The international nature of the cybernetic space requires the development and coordination of a common policy for all countries of the world regarding guarantees of safe use of cyberspace. On the basis of the analysis of international normative and legal documents, the main directions of activity of international organizations in the field of cyber security are recommended: creation of legal basis for international cooperation of different countries, unification of efforts to prevent and timely response to cybercrime, effective training of personnel capable of guaranteeing safe use of information and communication networks.
At the present stage of science and technology development, the cyber security of the country is becoming one of the most important branches of high-tech society. Due to the widespread use of modern information technologies in all spheres of existence, the society has become vulnerable to cybernetic influences, which increasingly become an effective tool for achieving non-bearing control and management of both infrastructure objects of the state, enterprises, as well as individual citizens and their associations.
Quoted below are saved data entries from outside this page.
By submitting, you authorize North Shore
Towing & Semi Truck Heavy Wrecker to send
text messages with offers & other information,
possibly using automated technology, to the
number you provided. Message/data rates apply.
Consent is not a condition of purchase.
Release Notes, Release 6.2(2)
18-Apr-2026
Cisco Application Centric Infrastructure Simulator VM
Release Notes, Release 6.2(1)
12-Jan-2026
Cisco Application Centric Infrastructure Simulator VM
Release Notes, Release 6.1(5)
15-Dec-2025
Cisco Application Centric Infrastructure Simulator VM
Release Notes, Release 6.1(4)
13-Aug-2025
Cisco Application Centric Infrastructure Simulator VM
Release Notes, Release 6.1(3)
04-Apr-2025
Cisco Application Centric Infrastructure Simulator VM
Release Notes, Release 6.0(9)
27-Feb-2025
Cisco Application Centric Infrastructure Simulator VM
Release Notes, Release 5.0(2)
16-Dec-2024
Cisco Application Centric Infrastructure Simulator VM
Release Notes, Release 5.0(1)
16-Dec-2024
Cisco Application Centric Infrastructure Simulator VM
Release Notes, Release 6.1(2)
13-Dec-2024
The streams of information being transmitted, stored and processed in cyberspace are constantly increasing, requiring its proper protection against unauthorized access with a criminal purpose.
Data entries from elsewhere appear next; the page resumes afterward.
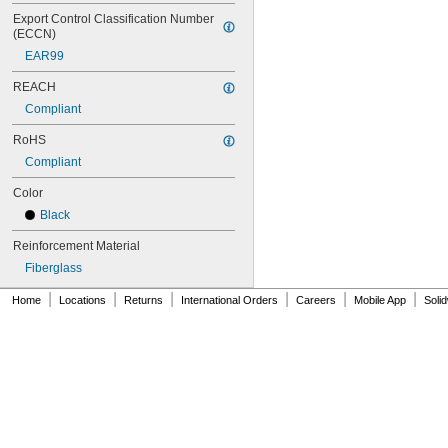
70XL037
Export Control Classification Number 
72MXL012
(ECCN)
72MXL025
EAR99
76MXL012
REACH
76MXL025
76XL025
Compliant
76XL031
RoHS
76XL037
80MXL012
Compliant
80MXL025
Color
80XL025
80XL031
Black
80XL037
Reinforcement Material
82MXL012
82MXL025
Fiberglass
84MXL012
|
|
|
|
|
|
Home
Locations
Returns
International Orders
Careers
Mobile App
Soli
84MXL025
86L050
86L075
86L100
88MXL012
88MXL025
90MXL012
90MXL025
90XL025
It is obvious and indisputable that in the conditions of further development of high-tech society the need for specialists in cyber security will be constantly growing.
It was found out that the methodological basis for studying the problem of professional training of cyber security specialists was the following approach: competence-based, within which professional training is considered as a process of assimilation and consolidation of general and special knowledge and skills for effective performance of professional tasks of the future workplace of IT-industry; functional, which establishes the dependence of the process of professionalization of future cyber security specialists on the peculiarities of the activity of educational institutions; instrumental, emphasizing the importance of mastering the system of skills through the application of appropriate methods and forms of organization of educational process; person-oriented, defining a future cyber security specialist as a highly professional person; axiological, studying professional training of cyber security specialists as a process of formation of their professional qualities taking into account the values of society.
The study does not cover all aspects of this urgent problem. To further directions of scientific research, we consider it expedient to include: didactic substantiation of the peculiarities of the professional development of IT staff in the USA; psychological, pedagogical and organizational principles of IT specialists training for pedagogical activity in the conditions of integration of the educational and industrial sectors.